La semaine dernière, la Haute autorité de santé (HAS) a publié de nouvelles recommandations en matière de dépistage du cancer du sein. Après avoir étudié 69 facteurs de risques présumés du cancer du sein chez la femme, elle a fait le tri. Conclusion : seulement sept d'entre eux nécessitent un dépistage précoce, en plus de la mammographie dont les femmes bénéficient tous les deux ans dans le cadre du dépistage organisé. Objectif de la HAS : mieux dépister les femmes à risque, mais aussi écarter les facteurs de risque, qui peuvent inquiéter inutilement les femmes et donner lieu à des pratiques de dépistage non adaptées. La HAS a ainsi mis de côté certains facteurs de risque, dont le tabac, estimant le risque trop modeste pour nécessiter un dépistage accru.
Pourtant, c'est une réalité, les femmes fument de plus en plus et de plus en plus tôt.
Et si le sur-risque de développer un cancer du sein n'est certes pas suffisamment élevé pour donner lieu à une surveillance accrue des femmes fumeuses, il existe néanmoins un lien entre tabagisme et cancer du sein. Et ce lien, les femmes qui fument doivent le connaître. Nous avons donc demandé à Laure Dossus, épidémiologiste à l'Inserm et co-auteure d'une vaste étude épidémiologique européenne sur l'influence du mode de vie sur la survenue des cancers du sein de faire le point sur la question.
"Dans cette étude dont les résultats ont été publiés en avril dernier, nous avons observé une augmentation du risque de développer un cancer du sein chez les femmes fumeuses", nous confirme Laure Dossus. Ainsi, fumer augmente de 16 % le risque de développer un cancer du sein. Certes, il s'agit d'un sur-risque faible mais qui n'est pas négligeable compte tenu du nombre de cancers du sein déclarés chaque année. De plus, "les femmes qui fument beaucoup, soit plus de 15 cigarettes par jour, présentent un risque de cancer du sein encore plus important", précise la chercheuse. L'étude est venue de plus confirmer des données déjà suggérées : commencer à fumer jeune, entre 16 et 26 ans, ou avant une première grossesse, augmente même le risque de cancer du sein de 22 %. "On a plusieurs hypothèses pour l'expliquer, mais il se pourrait que la grossesse entraîne une modification des cellules du sein, les rendant alors moins réceptives aux cancérigènes", précise la chercheuse.

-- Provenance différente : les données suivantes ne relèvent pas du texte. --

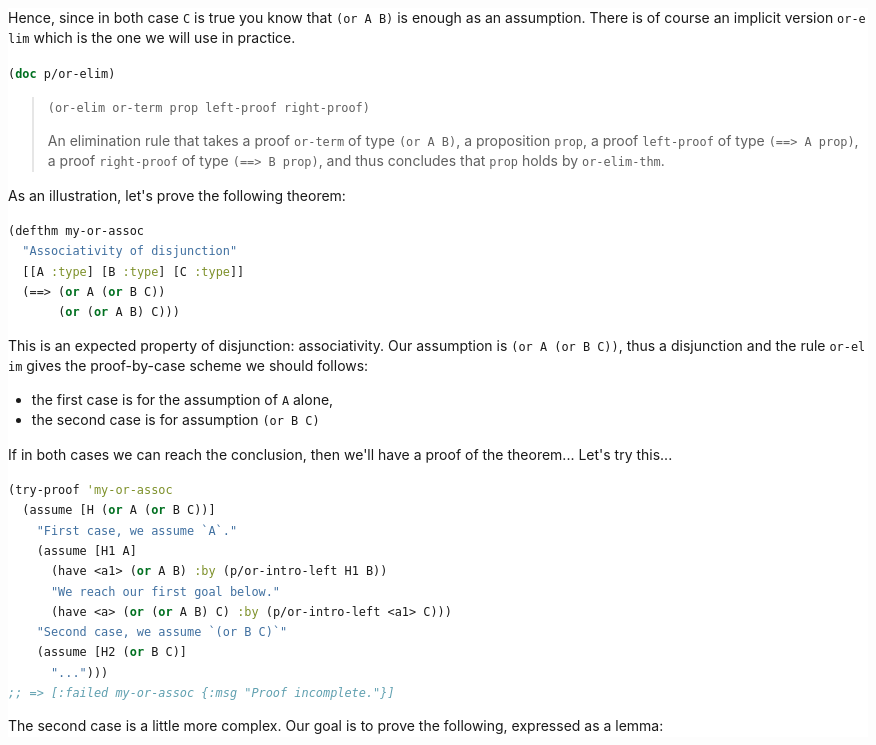 Hence, since in both case `C` is true you know that `(or A B)` is enough as an assumption.
There is of course an implicit version `or-elim` which is the one we will use in practice.


```clojure
(doc p/or-elim)
```

> ```
> (or-elim or-term prop left-proof right-proof)
> ```
> 
> An elimination rule that takes a proof
> `or-term` of type `(or A B)`, a proposition `prop`,
> a proof `left-proof` of type `(==> A prop)`, 
> a proof `right-proof` of type `(==> B prop)`, and thus
> concludes that `prop` holds by `or-elim-thm`.

As an illustration, let's prove the following theorem:


```clojure
(defthm my-or-assoc
  "Associativity of disjunction"
  [[A :type] [B :type] [C :type]]
  (==> (or A (or B C))
       (or (or A B) C)))

```

This is an expected property of disjunction: associativity.
Our assumption is `(or A (or B C))`, thus a disjunction and the
rule `or-elim` gives the proof-by-case scheme we should follows:

- the first case is for the assumption of `A` alone,
- the second case is for assumption `(or B C)`

If in both cases we can reach the conclusion, then we'll have
a proof of the theorem... Let's try this...


```clojure
(try-proof 'my-or-assoc
  (assume [H (or A (or B C))]
    "First case, we assume `A`."
    (assume [H1 A]
      (have <a1> (or A B) :by (p/or-intro-left H1 B))
      "We reach our first goal below."
      (have <a> (or (or A B) C) :by (p/or-intro-left <a1> C)))
    "Second case, we assume `(or B C)`"
    (assume [H2 (or B C)]
      "...")))
;; => [:failed my-or-assoc {:msg "Proof incomplete."}]

```

The second case is a little more complex. Our goal is to
prove the following, expressed as a lemma:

Autre conclusion de cette étude menée sur une cohorte d'environ 100 000 femmes volontaires françaises (cohorte E3N) suivies depuis 1990 : le tabagisme passif est lui aussi délétère. L'exposition passive au tabac augmente en effet de 10 % le risque de cancer du sein. Laure Dossus explique en effet avoir constaté "une association entre l'exposition passive au tabac et le risque de cancer du sein", même si le lien est "plus difficile à mesurer" et qu'il faudra le confirmer, modère-t-elle.
Pour conclure, si fumer ne nécessite pas de surveillance accrue en matière de dépistage du cancer du sein, reste que son lien avec le cancer du sein ne fait pas de doute. Encore un argument supplémentaire pour arrêter de fumer. D'autant plus que les femmes sont de plus en plus impactées par les conséquences du tabagisme sur leur santé, qu'il s'agisse des pathologies cardiovasculaires ou du cancer du poumon, dont l'incidence continue d'augmenter chez ces dernières.
Sources :
* Cancer du sein : quel dépistage selon vos facteurs de risques ?, HAS, 19 mai 2014.
* L.Dossus et coll. Active and passive cigarette smoking and breast cancer risk, Results from EPIC cohort, Int J Cancer, 15 avril 2014.